Diş eti hastalıklarının en önemli nedeni 'bakteriyel diş plağı' adı verilen, dişler üzerinde biriken yapışkan ve renksiz film tabakası. Bu plak tabakası dişlerin üzerinden fırça ve diş ipi kullanımıyla yeterli ve etkin şekilde temizlenmediğinde diş eti iltihabı oluşuyor. Bu da, diş etinde kanamaya, kırmızı renk ve şiş görünüme neden oluyor. Diş eti iltihabı tedavi edilmezse, diş kaybına ve başka ciddi hastalıklara yol açabiliyor.
Uzman Dr.

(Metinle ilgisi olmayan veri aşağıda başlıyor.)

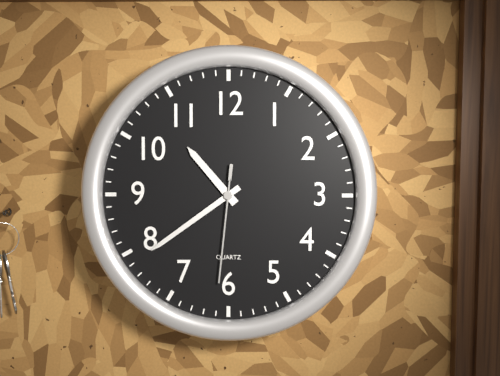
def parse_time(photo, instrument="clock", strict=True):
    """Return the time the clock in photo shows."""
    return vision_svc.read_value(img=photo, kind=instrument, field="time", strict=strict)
10:39:31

Nihan Karakurum, diş eti hastalıklarında bakterilerin toksik ürünlerinin kan dolaşımına katılmasıyla genel sağlığın da olumsuz etkilediğini belirterek şu önemli noktaya dikkat çekiyor:
“Son yıllardaki çalışmalar diş eti hastalığına sahip bireylerde bazı sistemik hastalıkların gelişme riskinin arttığını gösterdi. Bu çalışmalar sonucunda diş eti iltihabının diyabet, kalp-damar hastalıkları, damar sertliği, bazı solunum sistemi hastalıkları, bebeklerde düşük doğum kilosu ve erken doğum riskiyle ilişkisi saptandı. Özellikle diyabet hastalarında diş eti hastalıkları daha kolay gelişebilir ve daha şiddetli yıkıma yol açabilir. Kontrol altında olmayan diyabette diş eti hastalığının şiddeti ve yıkımı arttığı gibi, diş eti enfeksiyonunun varlığı da diyabetin metabolik kontrolünü zorlaştırır.”

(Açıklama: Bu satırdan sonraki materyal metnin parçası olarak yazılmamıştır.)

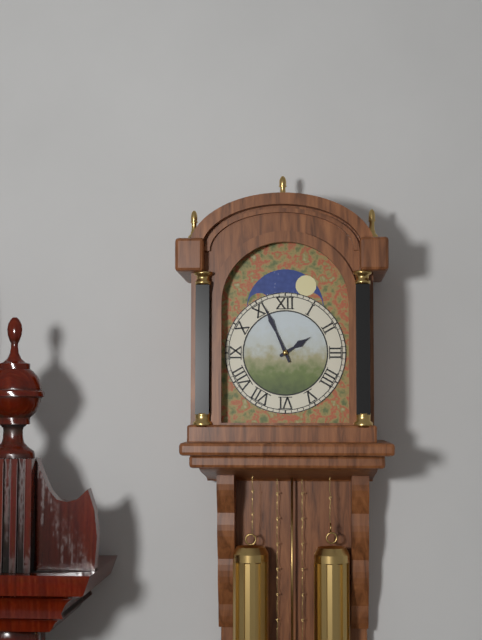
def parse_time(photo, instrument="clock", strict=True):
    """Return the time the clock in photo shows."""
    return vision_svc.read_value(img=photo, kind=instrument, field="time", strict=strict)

Diş eti hastalığının önlenmesinde en önemli görevin kişinin kendisine düştüğünü vurgulayan Dr. Karakurum, “Diş hekiminizin gösterdiği yöntemlerle, günde iki kez dişleri fırçalamak ve bir kere diş ipi kullanmak diş ve diş eti sağlığı için yeterlidir. Diş eti hastalığı hiçbir bulgu vermeden de ileri safhalara ulaşabildiği için, diş hekiminize düzenli kontrole gitmeniz son derece önemlidir” diyor.